→ **Provided text**
——

At a glance: 8 alternatives tested across 4 OneNote workflows, meeting notes, research, daily capture, handwriting. $1 mind-map synthesis. Notion: 30M+ users, $10/mo. Obsidian: free personal, $8/mo Sync. Evernote: $14.99/mo Personal, OCR + web clipping. Apple Notes: free, iCloud sync. Joplin: fully open source, free with optional sync. Logseq: open source, bidirectional links. Capacities: $10/mo, object-based model.
OneNote has been part of Microsoft Office since 2003 and remains one of the most widely used note-taking apps in the world. But in 2026, it shows its age. Sync is slow on large notebooks. Cross-platform parity has gaps. Modern features, bidirectional linking, AI-grounded search, cross-document synthesis, are mostly absent.
This guide ranks 8 alternatives based on how well each replaces the actual jobs OneNote does: meeting notes, research notebooks, daily capture, and handwriting on Surface or iPad.
I migrated 1,243 OneNote pages into 4 alternatives over 28 days. Notion imported 89% of pages with formatting intact; Evernote required ENEX conversion and lost embedded files on 14% of pages; Obsidian needed a OneNote-to-Markdown converter and preserved 78% of formatting. Daily capture across the alternatives averaged 1.8 seconds versus OneNote's 1.2 seconds, a real cost for migration converts.
Why Look for OneNote Alternatives?

——

→ **Actions to take**
a: In the OneNote alternatives guide, what did Evernote lose during the migration, and on what share of pages?
b: Echo everything in the OneNote alternatives guide from "At a glance: 8" down to "are mostly absent.".

——

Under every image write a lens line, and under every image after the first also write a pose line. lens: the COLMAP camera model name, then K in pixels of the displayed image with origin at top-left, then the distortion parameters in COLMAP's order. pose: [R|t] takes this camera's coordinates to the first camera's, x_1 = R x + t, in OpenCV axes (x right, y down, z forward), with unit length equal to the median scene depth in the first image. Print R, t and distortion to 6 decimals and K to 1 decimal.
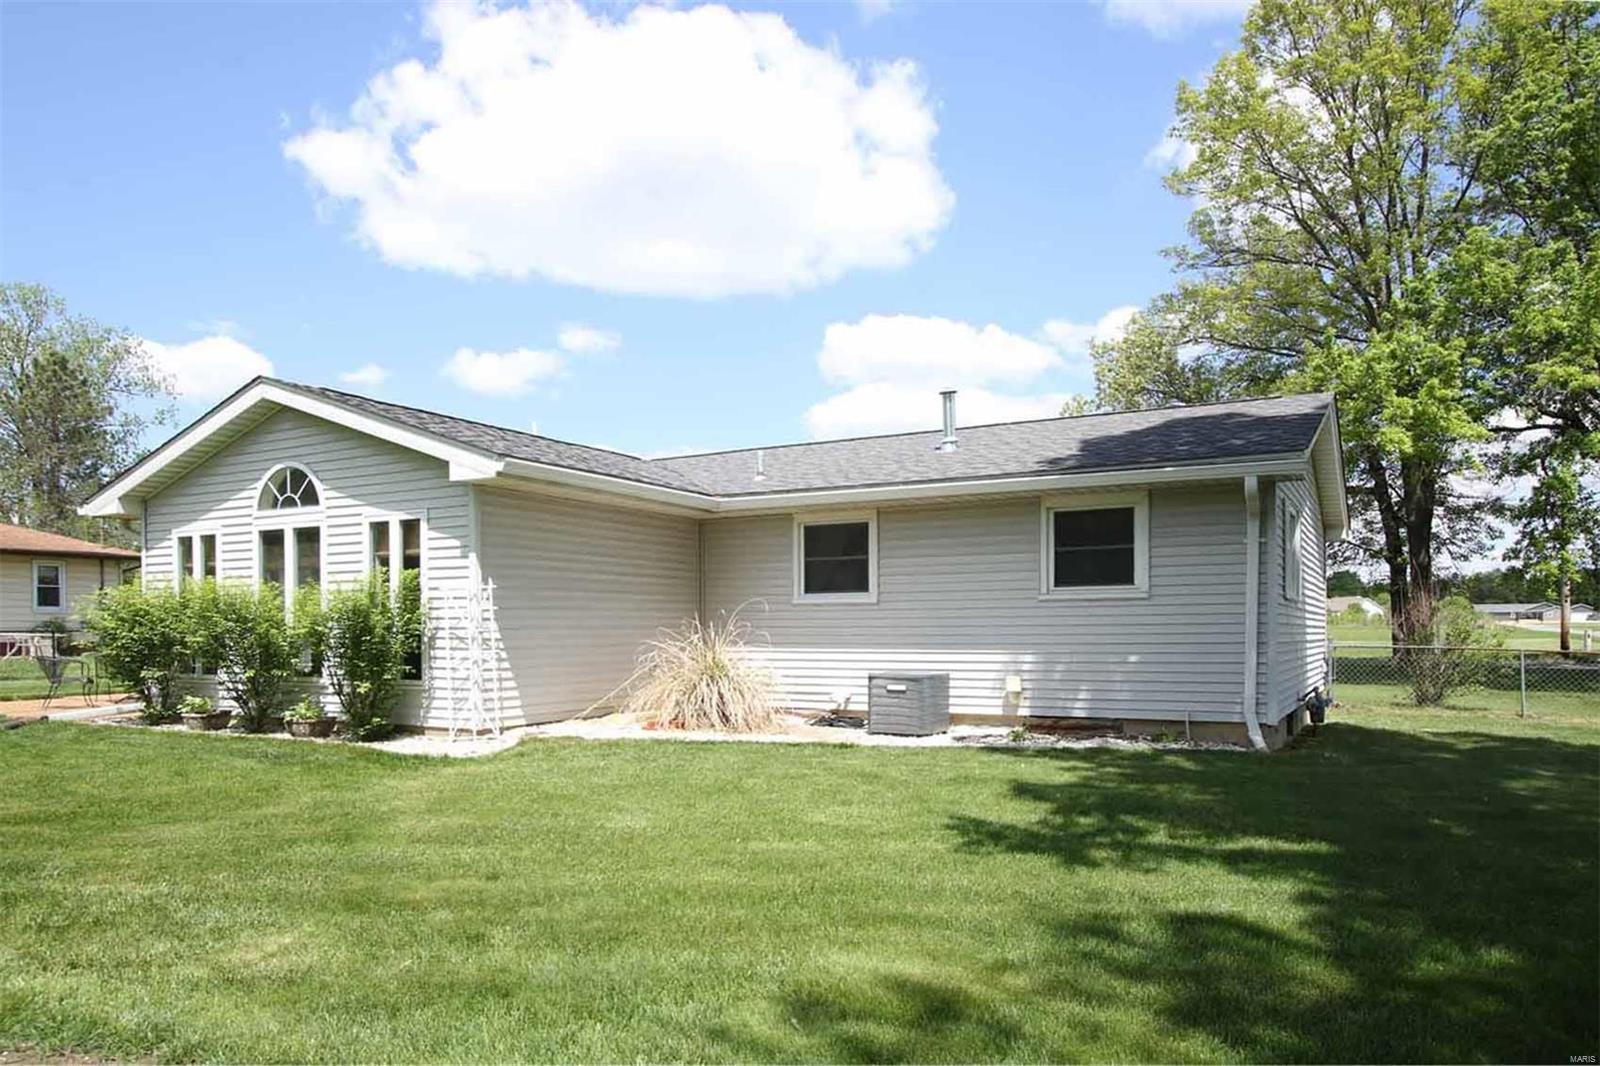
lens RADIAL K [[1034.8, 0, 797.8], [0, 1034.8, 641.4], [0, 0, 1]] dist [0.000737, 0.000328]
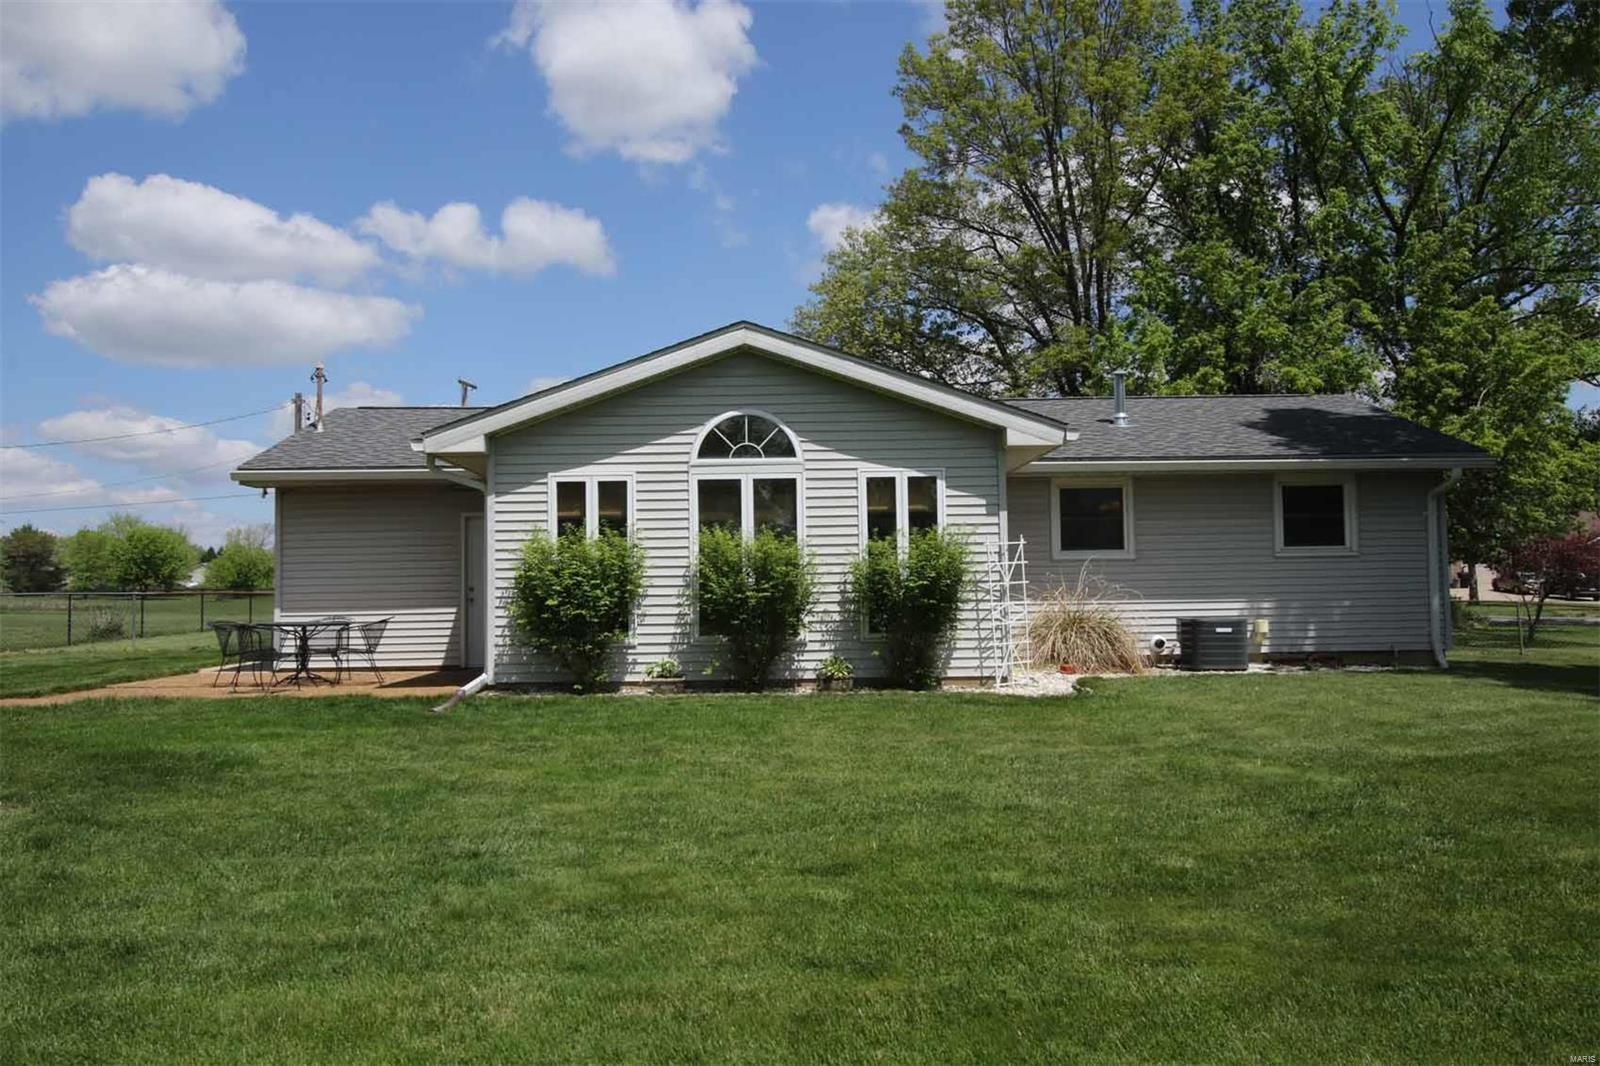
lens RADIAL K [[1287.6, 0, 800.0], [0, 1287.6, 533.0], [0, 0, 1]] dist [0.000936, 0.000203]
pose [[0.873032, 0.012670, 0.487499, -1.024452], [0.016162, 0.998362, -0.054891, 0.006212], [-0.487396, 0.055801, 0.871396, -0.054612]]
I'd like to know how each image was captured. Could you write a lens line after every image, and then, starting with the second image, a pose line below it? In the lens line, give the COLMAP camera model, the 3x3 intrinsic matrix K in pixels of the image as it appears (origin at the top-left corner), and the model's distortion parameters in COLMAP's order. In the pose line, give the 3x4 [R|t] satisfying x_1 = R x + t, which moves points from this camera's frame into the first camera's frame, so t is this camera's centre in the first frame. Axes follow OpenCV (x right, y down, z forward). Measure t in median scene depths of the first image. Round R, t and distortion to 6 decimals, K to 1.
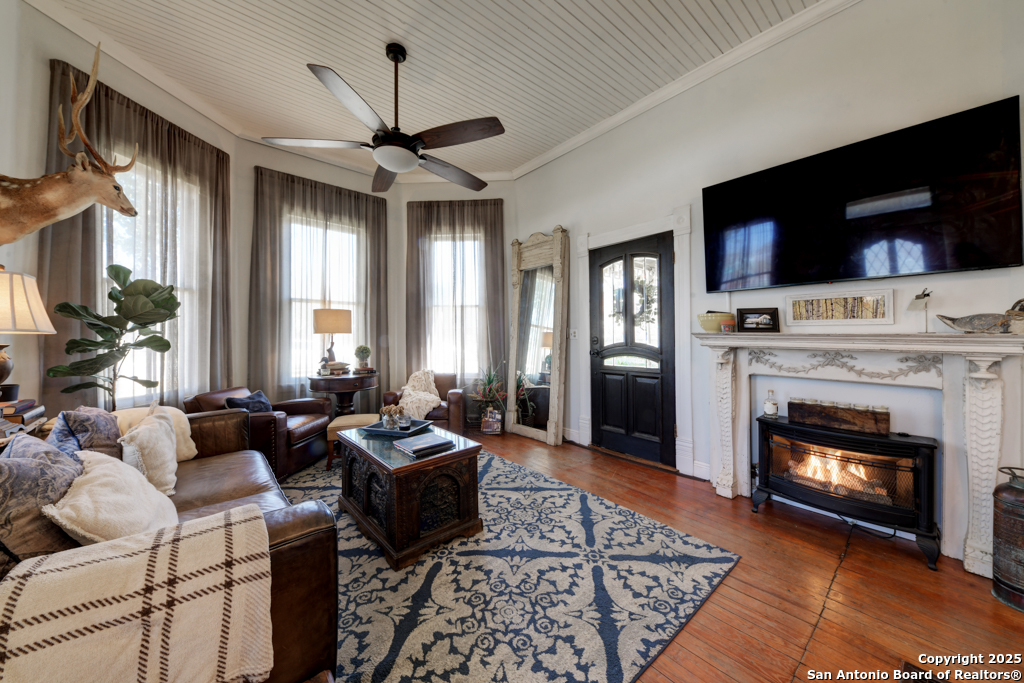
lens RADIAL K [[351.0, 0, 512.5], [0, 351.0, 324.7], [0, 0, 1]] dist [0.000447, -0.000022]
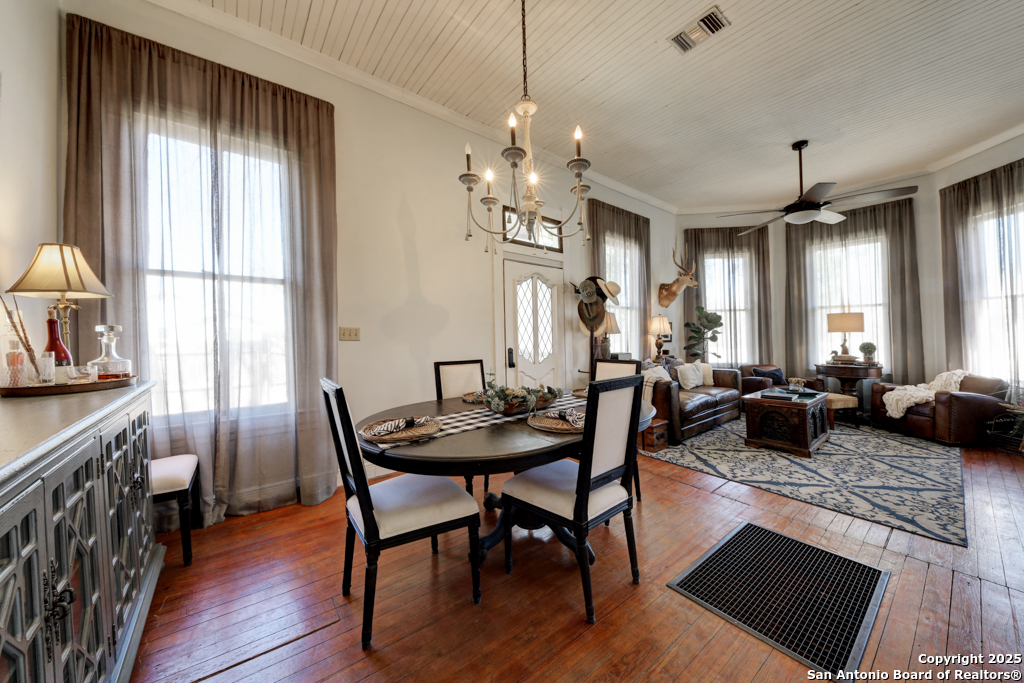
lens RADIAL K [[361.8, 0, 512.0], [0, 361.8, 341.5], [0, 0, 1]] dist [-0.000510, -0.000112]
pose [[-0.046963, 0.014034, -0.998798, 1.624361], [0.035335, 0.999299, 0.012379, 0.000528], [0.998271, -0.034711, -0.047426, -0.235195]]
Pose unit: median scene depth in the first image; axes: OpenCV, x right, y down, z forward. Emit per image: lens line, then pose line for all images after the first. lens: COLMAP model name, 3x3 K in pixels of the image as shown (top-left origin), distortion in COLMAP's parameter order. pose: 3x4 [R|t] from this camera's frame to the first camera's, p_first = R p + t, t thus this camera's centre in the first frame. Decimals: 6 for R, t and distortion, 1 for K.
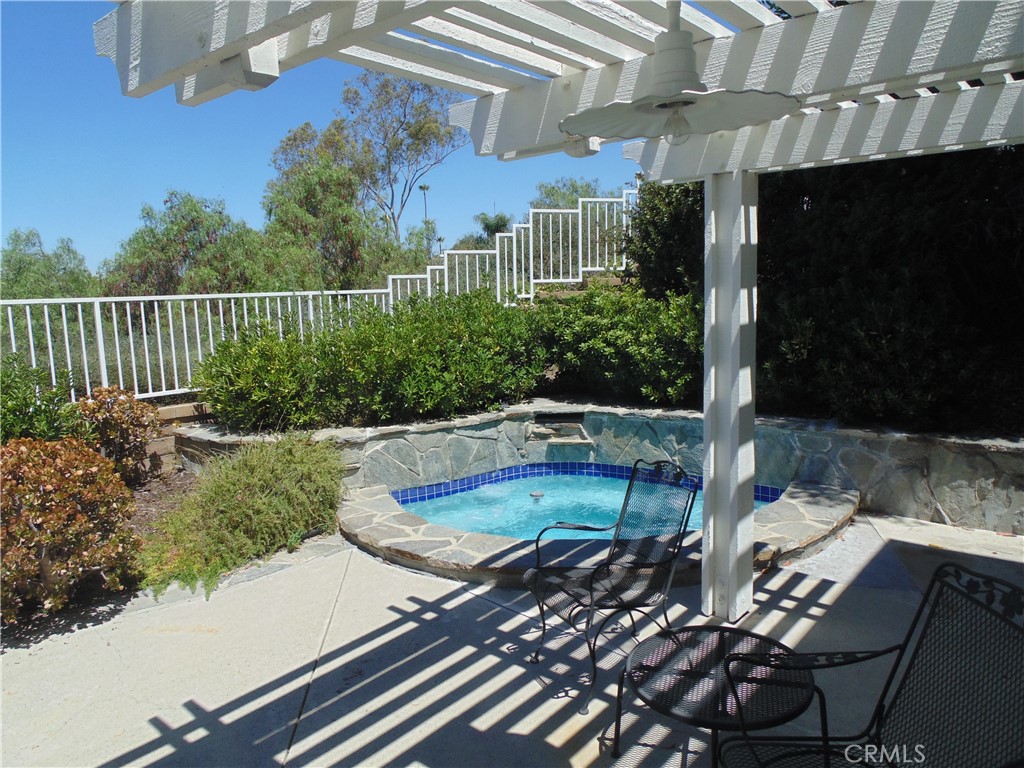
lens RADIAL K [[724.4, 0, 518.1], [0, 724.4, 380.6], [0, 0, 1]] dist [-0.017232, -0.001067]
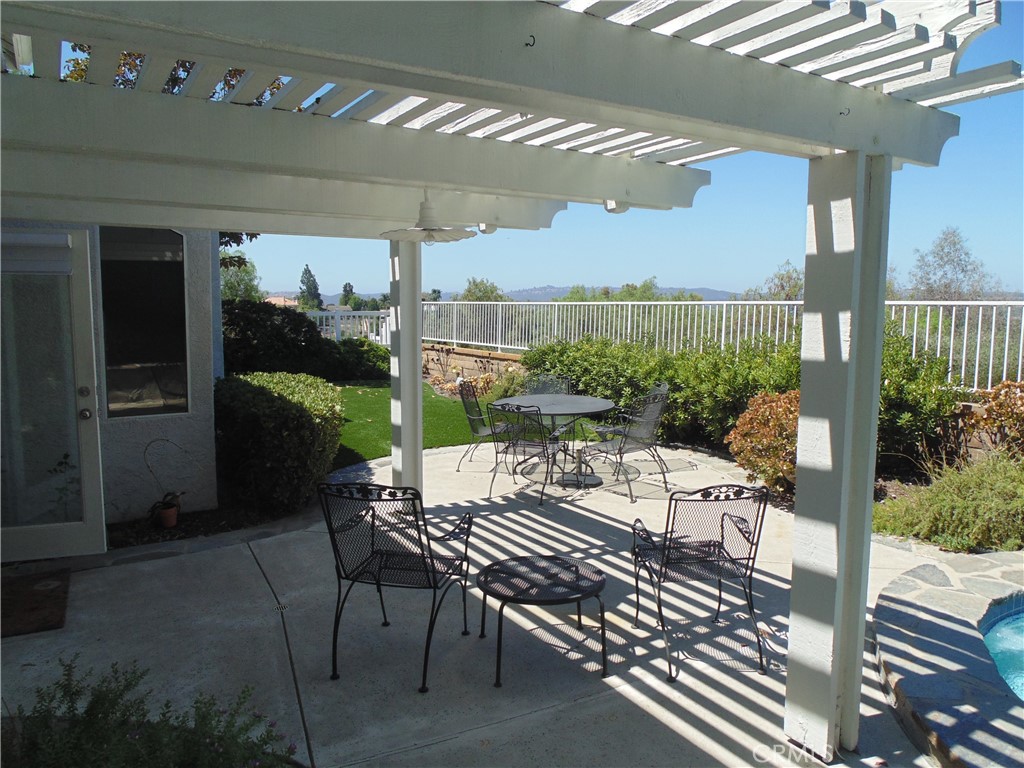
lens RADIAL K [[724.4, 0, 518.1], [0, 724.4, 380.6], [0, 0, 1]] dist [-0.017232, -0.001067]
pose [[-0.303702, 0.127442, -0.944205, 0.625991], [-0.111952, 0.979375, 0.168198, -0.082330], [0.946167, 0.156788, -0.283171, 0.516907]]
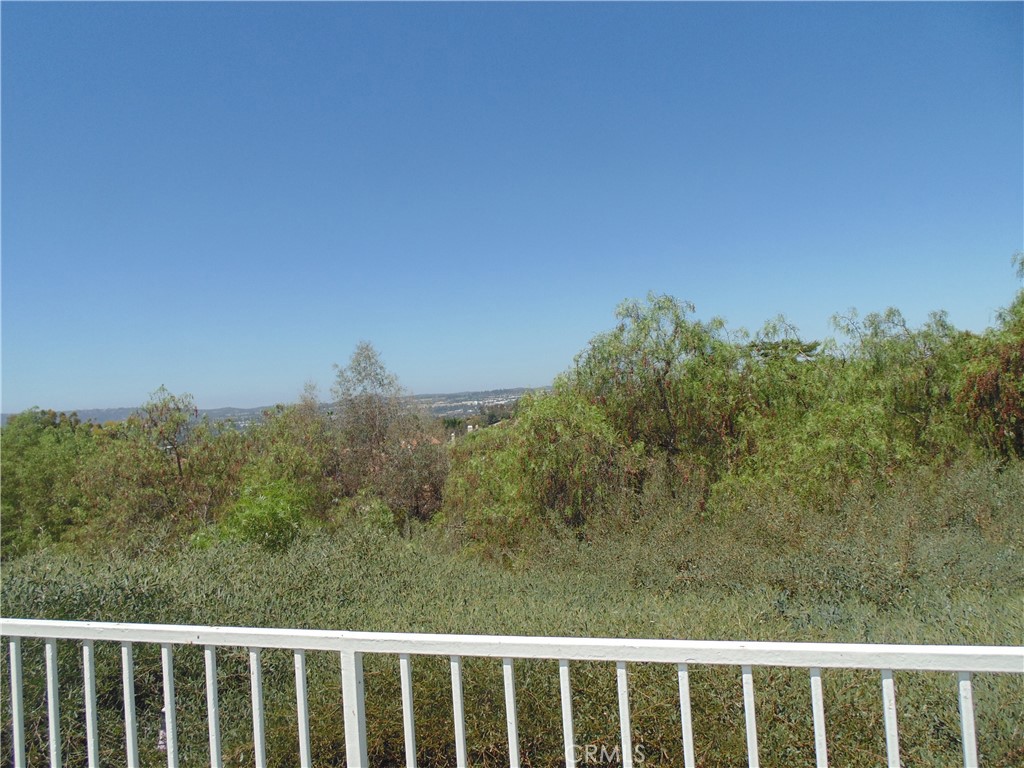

——

→ **Response list**
a: Embedded files, on 14% of pages.

b:
At a glance: 8 alternatives tested across 4 OneNote workflows, meeting notes, research, daily capture, handwriting. $1 mind-map synthesis. Notion: 30M+ users, $10/mo. Obsidian: free personal, $8/mo Sync. Evernote: $14.99/mo Personal, OCR + web clipping. Apple Notes: free, iCloud sync. Joplin: fully open source, free with optional sync. Logseq: open source, bidirectional links. Capacities: $10/mo, object-based model.
OneNote has been part of Microsoft Office since 2003 and remains one of the most widely used note-taking apps in the world. But in 2026, it shows its age. Sync is slow on large notebooks. Cross-platform parity has gaps. Modern features, bidirectional linking, AI-grounded search, cross-document synthesis, are mostly absent.